During the early stages of last year's Republican presidential race, most right-leaning elites opposed Donald Trump's bid. As an immigrant and a billionaire, 21st Century Fox founder Rupert Murdoch was definitely among them, critiquing Trump multiple times on Twitter, including one remark in July of 2015 asking when the eventual GOP nominee would "stop embarrassing his friends, let alone the whole country?" Reportedly, Murdoch even directed his Fox News employees to go hard after Trump in the first Republican presidential debate.
After it became clear that Trump was better-positioned than his rivals to win the nomination, Murdoch reversed course and began backing the New York billionaire's nomination. Murdoch's flip-flop was notable since several major Republican donors, such as Charles and David Koch, declined to back Trump even after he had become the party's standard-bearer.
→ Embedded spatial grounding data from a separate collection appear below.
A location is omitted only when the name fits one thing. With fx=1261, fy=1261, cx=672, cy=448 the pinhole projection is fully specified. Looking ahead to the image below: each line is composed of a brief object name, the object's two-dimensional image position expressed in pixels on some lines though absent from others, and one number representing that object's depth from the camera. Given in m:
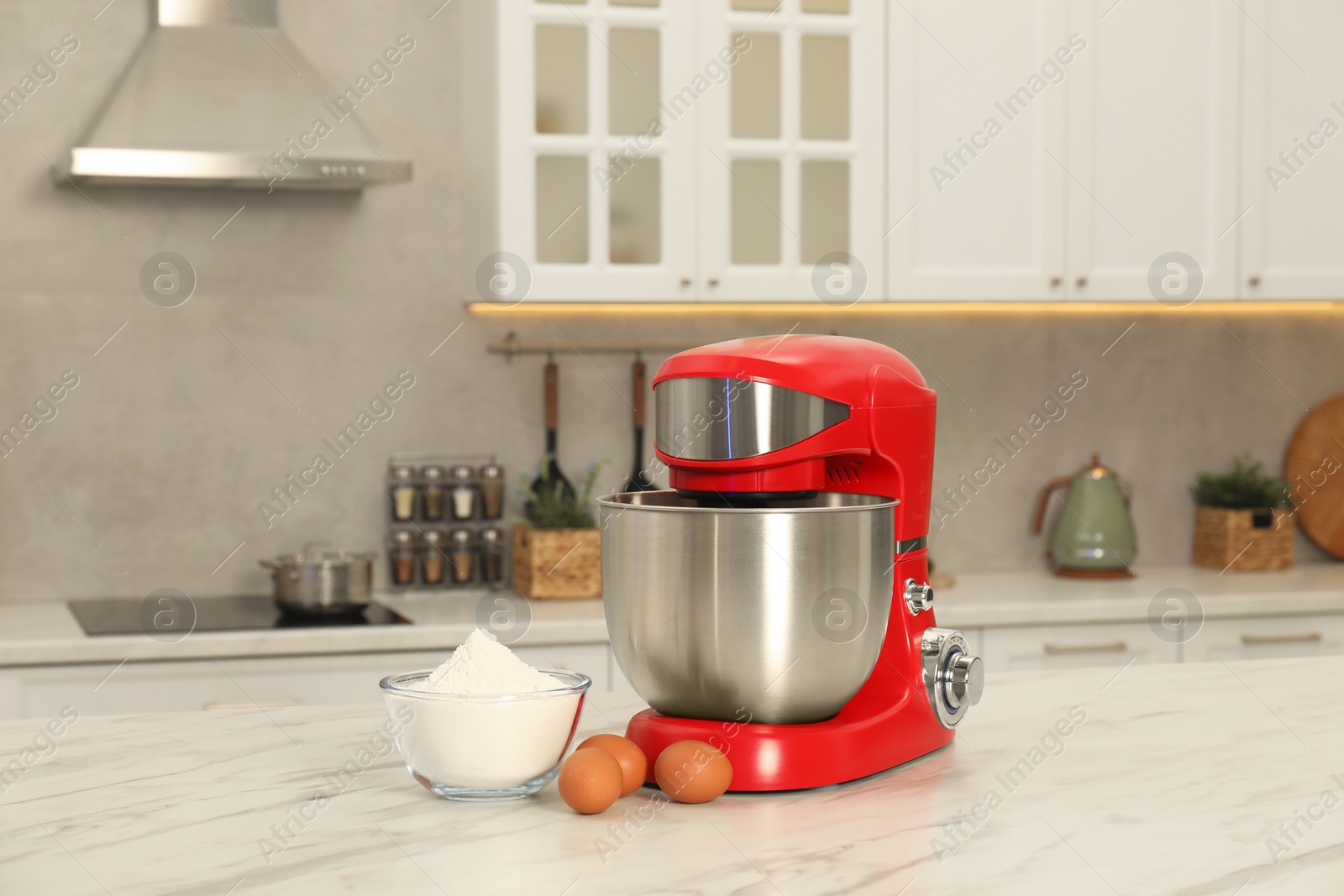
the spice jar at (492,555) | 2.80
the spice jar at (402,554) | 2.78
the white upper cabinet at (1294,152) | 2.82
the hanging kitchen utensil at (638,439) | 2.91
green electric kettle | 2.98
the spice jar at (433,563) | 2.79
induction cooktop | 2.34
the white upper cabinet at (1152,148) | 2.76
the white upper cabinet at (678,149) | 2.54
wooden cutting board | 3.22
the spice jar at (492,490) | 2.82
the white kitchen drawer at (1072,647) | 2.57
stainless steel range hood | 2.39
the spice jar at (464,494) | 2.82
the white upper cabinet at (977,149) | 2.68
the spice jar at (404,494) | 2.80
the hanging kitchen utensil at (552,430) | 2.84
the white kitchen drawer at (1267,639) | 2.66
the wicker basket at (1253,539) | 3.04
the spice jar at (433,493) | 2.81
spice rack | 2.79
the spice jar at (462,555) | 2.79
It's now become clear that Murdoch's early backing and subsequent refashioning of Fox News into a pro-Trump operation has begun to pay off for him.
Under the new president, the Federal Communications Commission, the agency charged with regulating television and radio broadcasting signals, has decided to change some government rules which limited television station ownership.
In September of last year, on a 3-2 partisan vote, the FCC ruled that it was going to eliminate the so-called "UHF discount" which had previously allowed stations broadcast on higher frequencies to count for half of a station against the number of channels a media company could own. On April 20, the Trump FCC reversed that earlier decision.
With the path cleared for further station consolidation, on Sunday, word leaked out that Murdoch's 21st Century Fox company is partnering up with the investment bank Blackstone to make a purchase bid for Tribune Media, a television behemoth that owns 42 local broadcasters and has stakes in several cable channels, including WGN and the Food Network.
The Fox-Blackstone effort is said to be a defensive maneuver against Sinclair Broadcasting — another right-leaning television company, with 173 stations — which has been rumored to be trying to acquire Tribune as well.
Tribune Media was formed in 2014 after its parent, the Tribune Company, split off its newspaper business into Tribune Publishing. Those publications would not be part of any acquisition of Tribune Media.